During this nesting phase the adults will feed their young “pigeon’s milk”, a regurgitated, partially digested gruel of seeds. Once they have fledged the nest they will feed on a variety of seeds swallowing them whole. Doves feed primarily on the ground foraging for seeds but occasionally may land on a platform bird feeder for a meal. They can consume almost a quarter of their weight in seeds daily but will feed on berries as well.
Wingtip: Doves consume large quantities of seeds found on the ground. These seeds are stored in a crop located in the birds esophagus where they are digested.

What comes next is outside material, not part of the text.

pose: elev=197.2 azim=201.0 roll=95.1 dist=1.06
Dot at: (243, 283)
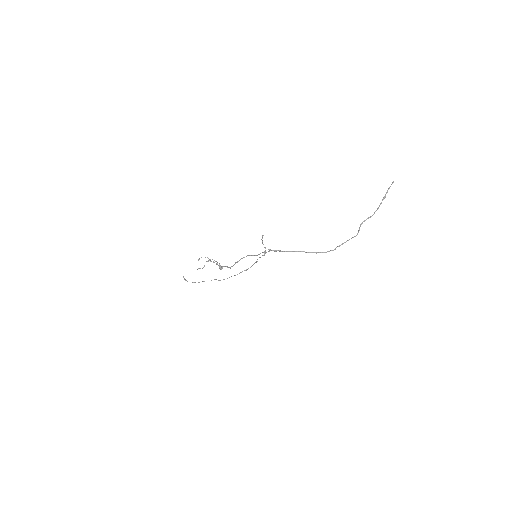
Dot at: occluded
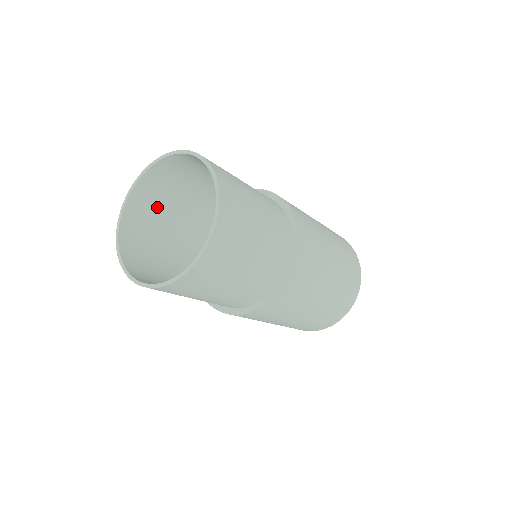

The Cornell Bird Lab reports the contents of one dove’s crop contained 17,200 bluegrass seeds.
Why do Mourning Doves make a distinctive sound when they fly off?

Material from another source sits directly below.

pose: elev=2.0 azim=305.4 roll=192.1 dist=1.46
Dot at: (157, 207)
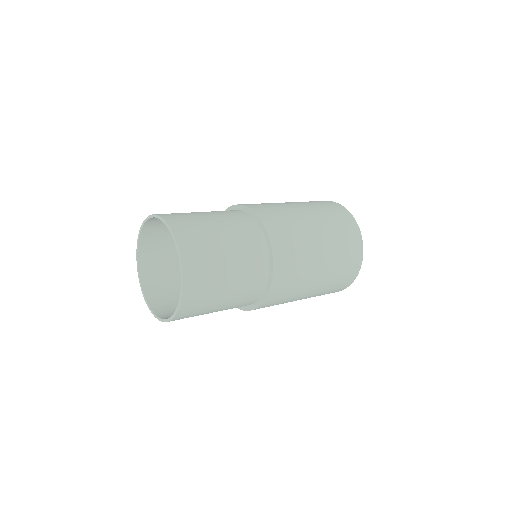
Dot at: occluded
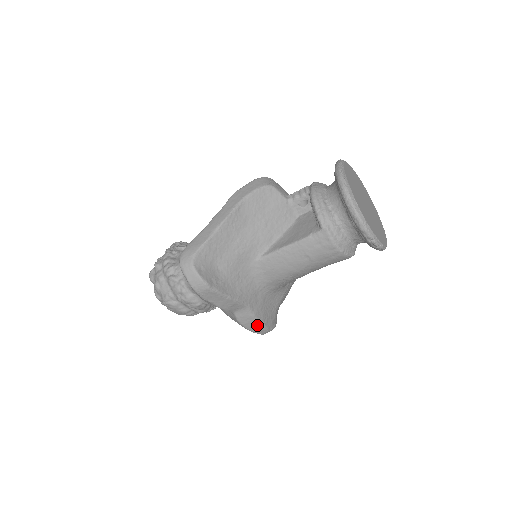
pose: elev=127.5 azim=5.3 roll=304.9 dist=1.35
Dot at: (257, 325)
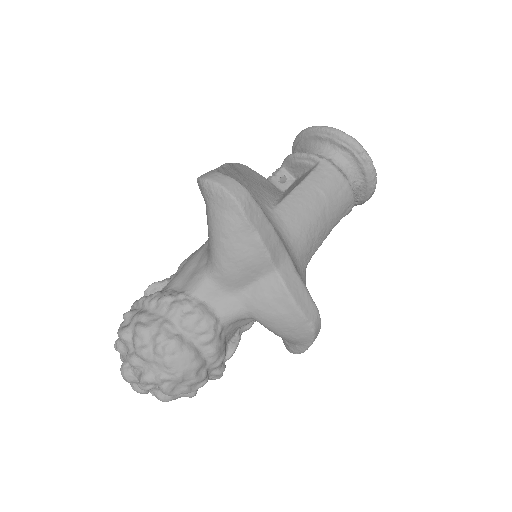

Unlike other birds which take to flight silently, Mourning Doves make a very distinctive whistling sound which is clearly heard each time they fly off. The reason is that taking off takes a lot of effort faster wing beats and different angulation of the wings than in level flight the wings have to almost touch on upbeat and down beat and the speed of the wing flap is so fast that their legs have to propel them up before the wings come down on the bottom of the down stroke with the air pressure the end primary feathers distort and on the up stroke at top come apart and the air escapes this creates the whirring sounds we know so well.
·Mourning Doves will eat as much as12 to 20 percent of their body weight daily, averaging roughly 71 calories.
·The Mourning Dove is the most widespread and abundant game bird in North America. Every year hunters harvest more than 20 million, but the Mourning Dove remains one of our most abundant birds with a U.S. population estimated at 350 million.
·During the breeding season, you might see three Mourning Doves flying in tight formation, one after another. This is a form of social display. Typically the bird in the lead is the male of a mated pair. The second bird is an unmated male chasing his rival from the area where he hopes to nest. The third is the female of the mated pair, which seems to go along for the ride.
· Mourning Doves forage on the ground, and in heavily hunted areas they may inadvertently eat fallen lead shot causing lead poisoning. It has been reported doves have eaten up to 43 pellets. Studies have found this problem is worst around fields specifically planted to attract the doves, and that about 1 in 20 doves ingest lead pellets.